Requirement: Copy out the lines of the entries from the start through the line that contains "China’s leaders are", including both ends.

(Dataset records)

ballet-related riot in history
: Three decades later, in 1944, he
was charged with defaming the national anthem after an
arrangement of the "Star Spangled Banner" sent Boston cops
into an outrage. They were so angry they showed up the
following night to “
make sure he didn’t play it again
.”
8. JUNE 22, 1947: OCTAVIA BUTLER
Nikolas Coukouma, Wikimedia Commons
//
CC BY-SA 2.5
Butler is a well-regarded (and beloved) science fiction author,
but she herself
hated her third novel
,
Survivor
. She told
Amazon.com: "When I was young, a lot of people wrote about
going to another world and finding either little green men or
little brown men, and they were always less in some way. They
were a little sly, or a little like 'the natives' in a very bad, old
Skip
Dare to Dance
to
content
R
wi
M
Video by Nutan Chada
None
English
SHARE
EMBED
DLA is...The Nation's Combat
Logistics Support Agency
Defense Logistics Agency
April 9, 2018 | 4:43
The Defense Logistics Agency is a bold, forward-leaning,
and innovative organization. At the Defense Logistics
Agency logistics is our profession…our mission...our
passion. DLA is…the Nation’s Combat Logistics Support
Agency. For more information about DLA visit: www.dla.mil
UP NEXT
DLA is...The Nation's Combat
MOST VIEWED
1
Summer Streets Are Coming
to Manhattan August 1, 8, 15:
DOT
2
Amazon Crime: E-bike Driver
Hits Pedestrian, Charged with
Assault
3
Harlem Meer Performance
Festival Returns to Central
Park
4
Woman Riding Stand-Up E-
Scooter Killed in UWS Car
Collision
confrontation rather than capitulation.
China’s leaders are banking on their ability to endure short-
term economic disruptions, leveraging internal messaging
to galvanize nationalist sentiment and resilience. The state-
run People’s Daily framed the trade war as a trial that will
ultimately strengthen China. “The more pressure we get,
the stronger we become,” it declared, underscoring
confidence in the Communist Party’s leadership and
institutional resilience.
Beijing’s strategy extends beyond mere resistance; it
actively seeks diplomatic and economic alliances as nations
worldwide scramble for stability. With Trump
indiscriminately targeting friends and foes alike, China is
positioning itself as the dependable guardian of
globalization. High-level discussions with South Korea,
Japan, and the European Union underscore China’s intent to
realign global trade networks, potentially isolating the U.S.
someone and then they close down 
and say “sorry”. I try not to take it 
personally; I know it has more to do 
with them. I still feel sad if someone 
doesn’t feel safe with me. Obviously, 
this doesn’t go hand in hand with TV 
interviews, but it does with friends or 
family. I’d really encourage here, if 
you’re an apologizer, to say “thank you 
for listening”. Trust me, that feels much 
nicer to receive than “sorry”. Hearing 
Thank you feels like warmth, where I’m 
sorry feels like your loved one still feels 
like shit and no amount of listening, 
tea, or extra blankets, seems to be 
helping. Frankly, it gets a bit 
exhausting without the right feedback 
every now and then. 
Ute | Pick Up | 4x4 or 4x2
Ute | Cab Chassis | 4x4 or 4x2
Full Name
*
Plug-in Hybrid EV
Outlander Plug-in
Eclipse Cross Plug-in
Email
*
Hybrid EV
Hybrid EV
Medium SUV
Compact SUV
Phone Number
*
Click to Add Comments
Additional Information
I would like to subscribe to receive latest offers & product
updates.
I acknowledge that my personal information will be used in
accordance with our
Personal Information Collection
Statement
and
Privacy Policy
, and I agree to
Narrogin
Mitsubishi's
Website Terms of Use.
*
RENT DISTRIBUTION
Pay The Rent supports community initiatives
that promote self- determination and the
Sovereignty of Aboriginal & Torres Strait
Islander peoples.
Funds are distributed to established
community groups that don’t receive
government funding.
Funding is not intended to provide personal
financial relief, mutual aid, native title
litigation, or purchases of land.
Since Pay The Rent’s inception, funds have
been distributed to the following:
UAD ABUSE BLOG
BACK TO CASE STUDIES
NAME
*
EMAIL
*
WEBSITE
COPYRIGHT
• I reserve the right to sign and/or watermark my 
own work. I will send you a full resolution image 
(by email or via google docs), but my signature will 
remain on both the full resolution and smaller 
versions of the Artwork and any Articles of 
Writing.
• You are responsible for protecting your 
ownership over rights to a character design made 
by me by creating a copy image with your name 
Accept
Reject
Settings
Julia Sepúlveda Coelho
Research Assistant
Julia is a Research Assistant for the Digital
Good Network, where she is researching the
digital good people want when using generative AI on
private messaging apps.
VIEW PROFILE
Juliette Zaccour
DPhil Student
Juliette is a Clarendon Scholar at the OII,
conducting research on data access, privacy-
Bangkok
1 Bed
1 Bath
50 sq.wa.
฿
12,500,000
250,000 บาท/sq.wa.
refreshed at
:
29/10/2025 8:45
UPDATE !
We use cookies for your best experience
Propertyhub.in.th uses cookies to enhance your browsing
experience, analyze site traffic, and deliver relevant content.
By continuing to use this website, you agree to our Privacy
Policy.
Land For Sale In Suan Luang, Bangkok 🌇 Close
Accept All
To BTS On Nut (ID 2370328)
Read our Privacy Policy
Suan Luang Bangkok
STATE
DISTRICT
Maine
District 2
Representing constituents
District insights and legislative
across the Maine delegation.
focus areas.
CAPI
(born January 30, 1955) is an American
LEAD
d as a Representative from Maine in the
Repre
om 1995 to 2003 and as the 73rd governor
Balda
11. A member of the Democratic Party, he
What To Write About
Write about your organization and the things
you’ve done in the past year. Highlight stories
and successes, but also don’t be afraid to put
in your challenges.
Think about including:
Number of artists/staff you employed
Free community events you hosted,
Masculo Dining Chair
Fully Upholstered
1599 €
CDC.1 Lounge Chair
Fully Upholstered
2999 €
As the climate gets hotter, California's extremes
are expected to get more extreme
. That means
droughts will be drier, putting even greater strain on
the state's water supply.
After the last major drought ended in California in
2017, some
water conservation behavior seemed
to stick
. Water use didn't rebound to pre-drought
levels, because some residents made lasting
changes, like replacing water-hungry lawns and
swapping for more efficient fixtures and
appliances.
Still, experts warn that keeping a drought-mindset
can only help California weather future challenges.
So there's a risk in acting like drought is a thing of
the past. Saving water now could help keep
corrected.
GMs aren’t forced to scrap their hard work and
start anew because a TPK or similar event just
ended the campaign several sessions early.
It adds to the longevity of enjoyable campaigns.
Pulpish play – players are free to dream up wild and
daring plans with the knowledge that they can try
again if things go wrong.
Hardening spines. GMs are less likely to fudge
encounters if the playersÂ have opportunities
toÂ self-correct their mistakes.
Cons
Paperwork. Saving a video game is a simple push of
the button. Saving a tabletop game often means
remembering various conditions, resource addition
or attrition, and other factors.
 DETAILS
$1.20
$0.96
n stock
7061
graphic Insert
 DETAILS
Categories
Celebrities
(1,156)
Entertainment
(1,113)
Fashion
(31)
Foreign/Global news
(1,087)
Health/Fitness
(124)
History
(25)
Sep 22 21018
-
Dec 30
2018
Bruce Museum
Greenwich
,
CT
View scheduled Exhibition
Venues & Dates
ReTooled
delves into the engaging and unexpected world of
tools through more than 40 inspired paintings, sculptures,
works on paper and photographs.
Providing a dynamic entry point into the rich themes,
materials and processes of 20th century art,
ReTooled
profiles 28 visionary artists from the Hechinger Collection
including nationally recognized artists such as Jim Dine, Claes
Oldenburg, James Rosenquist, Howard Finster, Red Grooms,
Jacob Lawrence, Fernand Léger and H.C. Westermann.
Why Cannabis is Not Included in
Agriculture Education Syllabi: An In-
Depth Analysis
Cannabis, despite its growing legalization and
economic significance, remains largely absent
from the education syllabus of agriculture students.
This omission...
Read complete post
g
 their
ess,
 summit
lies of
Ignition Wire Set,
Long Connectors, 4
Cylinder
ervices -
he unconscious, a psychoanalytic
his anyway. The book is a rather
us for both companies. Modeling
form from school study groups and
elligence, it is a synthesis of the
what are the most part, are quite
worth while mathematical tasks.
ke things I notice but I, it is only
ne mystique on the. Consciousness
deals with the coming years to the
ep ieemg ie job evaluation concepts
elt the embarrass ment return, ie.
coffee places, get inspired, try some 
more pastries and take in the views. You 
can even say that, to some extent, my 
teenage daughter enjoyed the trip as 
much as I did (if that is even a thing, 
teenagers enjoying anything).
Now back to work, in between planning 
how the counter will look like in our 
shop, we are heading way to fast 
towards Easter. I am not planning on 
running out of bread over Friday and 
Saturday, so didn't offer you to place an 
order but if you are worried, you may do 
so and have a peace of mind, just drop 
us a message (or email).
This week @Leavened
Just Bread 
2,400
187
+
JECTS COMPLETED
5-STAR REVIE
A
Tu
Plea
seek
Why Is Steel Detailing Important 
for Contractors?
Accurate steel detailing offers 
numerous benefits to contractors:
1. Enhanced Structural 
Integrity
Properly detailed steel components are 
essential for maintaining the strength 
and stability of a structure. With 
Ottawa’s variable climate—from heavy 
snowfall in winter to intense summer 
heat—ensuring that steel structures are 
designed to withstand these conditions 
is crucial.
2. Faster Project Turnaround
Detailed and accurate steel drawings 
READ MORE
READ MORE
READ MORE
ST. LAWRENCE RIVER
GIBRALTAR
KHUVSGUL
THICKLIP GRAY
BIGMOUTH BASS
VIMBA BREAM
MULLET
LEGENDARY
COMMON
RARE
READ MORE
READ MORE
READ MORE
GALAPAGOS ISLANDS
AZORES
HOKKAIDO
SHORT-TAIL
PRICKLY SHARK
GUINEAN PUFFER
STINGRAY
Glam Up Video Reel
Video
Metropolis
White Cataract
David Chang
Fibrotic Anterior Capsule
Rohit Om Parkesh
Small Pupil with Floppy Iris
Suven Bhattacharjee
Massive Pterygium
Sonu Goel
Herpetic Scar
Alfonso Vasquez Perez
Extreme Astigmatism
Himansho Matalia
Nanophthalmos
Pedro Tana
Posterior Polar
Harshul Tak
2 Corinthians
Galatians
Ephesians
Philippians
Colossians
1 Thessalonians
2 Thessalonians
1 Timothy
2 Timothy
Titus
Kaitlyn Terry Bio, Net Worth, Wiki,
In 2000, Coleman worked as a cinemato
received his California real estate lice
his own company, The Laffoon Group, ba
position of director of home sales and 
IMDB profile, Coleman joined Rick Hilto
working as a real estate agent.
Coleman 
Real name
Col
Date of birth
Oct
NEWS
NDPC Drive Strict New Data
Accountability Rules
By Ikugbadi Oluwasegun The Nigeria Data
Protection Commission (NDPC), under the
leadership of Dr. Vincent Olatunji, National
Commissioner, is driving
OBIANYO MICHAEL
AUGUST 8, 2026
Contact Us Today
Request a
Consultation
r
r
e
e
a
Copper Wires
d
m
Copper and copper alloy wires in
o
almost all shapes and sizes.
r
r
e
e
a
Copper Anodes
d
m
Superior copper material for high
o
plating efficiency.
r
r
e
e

Solution for this exercise:
ballet-related riot in history
: Three decades later, in 1944, he
was charged with defaming the national anthem after an
arrangement of the "Star Spangled Banner" sent Boston cops
into an outrage. They were so angry they showed up the
following night to “
make sure he didn’t play it again
.”
8. JUNE 22, 1947: OCTAVIA BUTLER
Nikolas Coukouma, Wikimedia Commons
//
CC BY-SA 2.5
Butler is a well-regarded (and beloved) science fiction author,
but she herself
hated her third novel
,
Survivor
. She told
Amazon.com: "When I was young, a lot of people wrote about
going to another world and finding either little green men or
little brown men, and they were always less in some way. They
were a little sly, or a little like 'the natives' in a very bad, old
Skip
Dare to Dance
to
content
R
wi
M
Video by Nutan Chada
None
English
SHARE
EMBED
DLA is...The Nation's Combat
Logistics Support Agency
Defense Logistics Agency
April 9, 2018 | 4:43
The Defense Logistics Agency is a bold, forward-leaning,
and innovative organization. At the Defense Logistics
Agency logistics is our profession…our mission...our
passion. DLA is…the Nation’s Combat Logistics Support
Agency. For more information about DLA visit: www.dla.mil
UP NEXT
DLA is...The Nation's Combat
MOST VIEWED
1
Summer Streets Are Coming
to Manhattan August 1, 8, 15:
DOT
2
Amazon Crime: E-bike Driver
Hits Pedestrian, Charged with
Assault
3
Harlem Meer Performance
Festival Returns to Central
Park
4
Woman Riding Stand-Up E-
Scooter Killed in UWS Car
Collision
confrontation rather than capitulation.
China’s leaders are banking on their ability to endure short-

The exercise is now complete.